Happy St. Patrick's Day
St Patrick’s Day celebrations in nineteenth-century Trinidad were perhaps more formal than today’s festivities, but hangovers are timeless! According to letters written by Irishman John Black and his daughter Adele, Black took ‘a large dose of magnesia to clear his head’ on 18 March 1814, while his son-in-law John Shine was utterly ‘bewildered’ after the previous evening’s ‘many toasts’. The men had attended an annual dinner with ‘all the Irishmen’ of Port of Spain and according to Adele ‘their heads pay for it the next day.’ Like their counterparts elsewhere in the Irish diaspora, these Trinidadians developed their own traditions and continued to celebrate their Irish identity. A quick scan of the historiography of St. Patrick’s Day demonstrates how important the day is, across the religious divide, to Irish people outside Ireland. Click the links for some interesting reading about St Patrick’s Day in 19th-Century Sydney, England, Canada and Montserrat in the Caribbean.
Book update
I’ve received positive reports on my book proposal from two anonymous reviewers and an enthusiastic response from an academic press. My current task is to write a detailed response to the reviews. Both reviewers suggested some changes to my approach and my writing workshop group has helped me adjust chapter structure. After years immersed in research, it can be difficult to move out of the detail and see the bigger picture. Fingers crossed it won’t be long now until I can finalise publication details.
Reading and Listening
I’ve been making my way through Jennifer L. Morgan’s Reckoning with Slavery: Gender, Kinship, and Capitalism in the Early Black Atlantic. I’m keen for my book to engage deeply with slavery and its legacy, and to highlight individual enslaved people. Morgan’s book is an excellent example of how to do this. She draws on the lived experiences of enslaved African women in the 16th-17th centuries, while maintaining an analytical focus on racial capitalism.

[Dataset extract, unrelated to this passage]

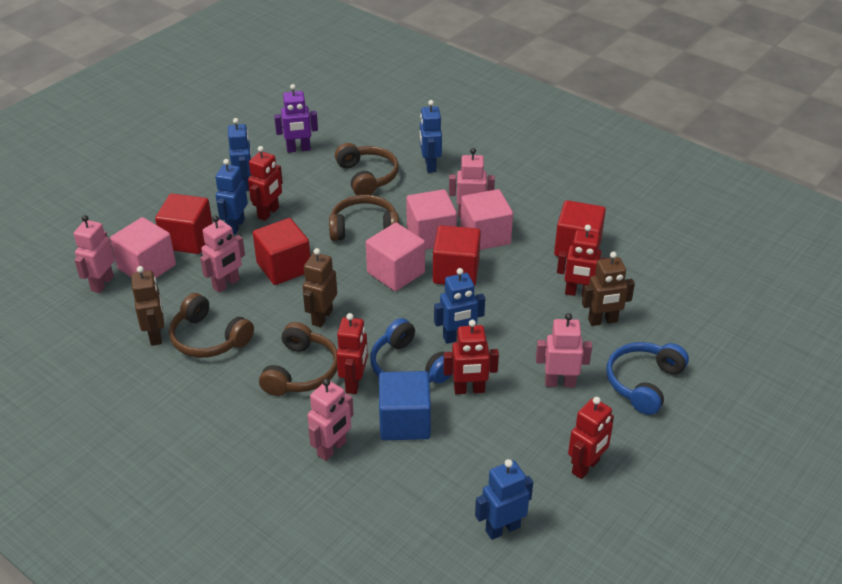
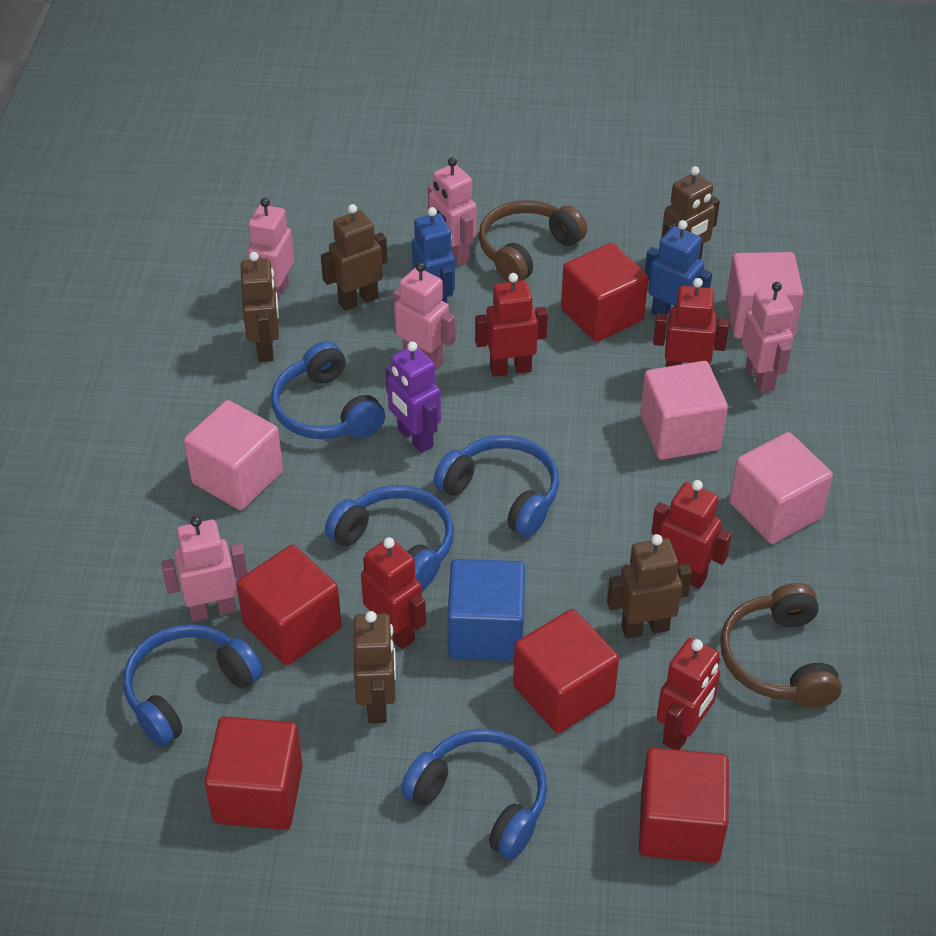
blue headphones: [370,318,453,383] [606,342,689,415] = 2 -> [123,624,263,747] [271,341,385,439] [325,485,454,591] [401,729,547,859] [433,435,559,537] = 5
blue robot: [215,159,248,234] [228,118,252,191] [420,100,442,173] [434,268,485,344] [475,459,533,540] = 5 -> [412,207,455,303] [645,220,712,315] = 2
brown headphones: [169,293,254,358] [259,322,338,396] [329,195,399,241] [335,143,399,195] = 4 -> [479,200,587,282] [720,583,842,708] = 2
brown robot: [131,266,164,346] [303,248,337,327] [582,252,635,326] = 3 -> [241,252,279,362] [321,204,388,311] [354,611,396,724] [607,534,692,639] [661,166,720,259] = 5
red cube: [155,193,213,254] [253,218,310,285] [433,225,481,286] [554,200,606,257] = 4 -> [204,716,303,830] [236,545,342,665] [513,609,619,733] [561,243,648,342] [639,748,729,863] = 5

I highly recommend Intertwined: The Enslaved Community at George Washington’s Mount Vernon. The series tells the story of the more than 577 people enslaved by the Washingtons, through the stories of individual men and women. The podcast is a production of the Mount Vernon Ladies’ Association and adopts the same kind of approach as I (would like to) do by drawing on individual lives and stories to make a broader argument. The production is top-notch and it’s a very easy series to listen to, despite the at-times depressing material.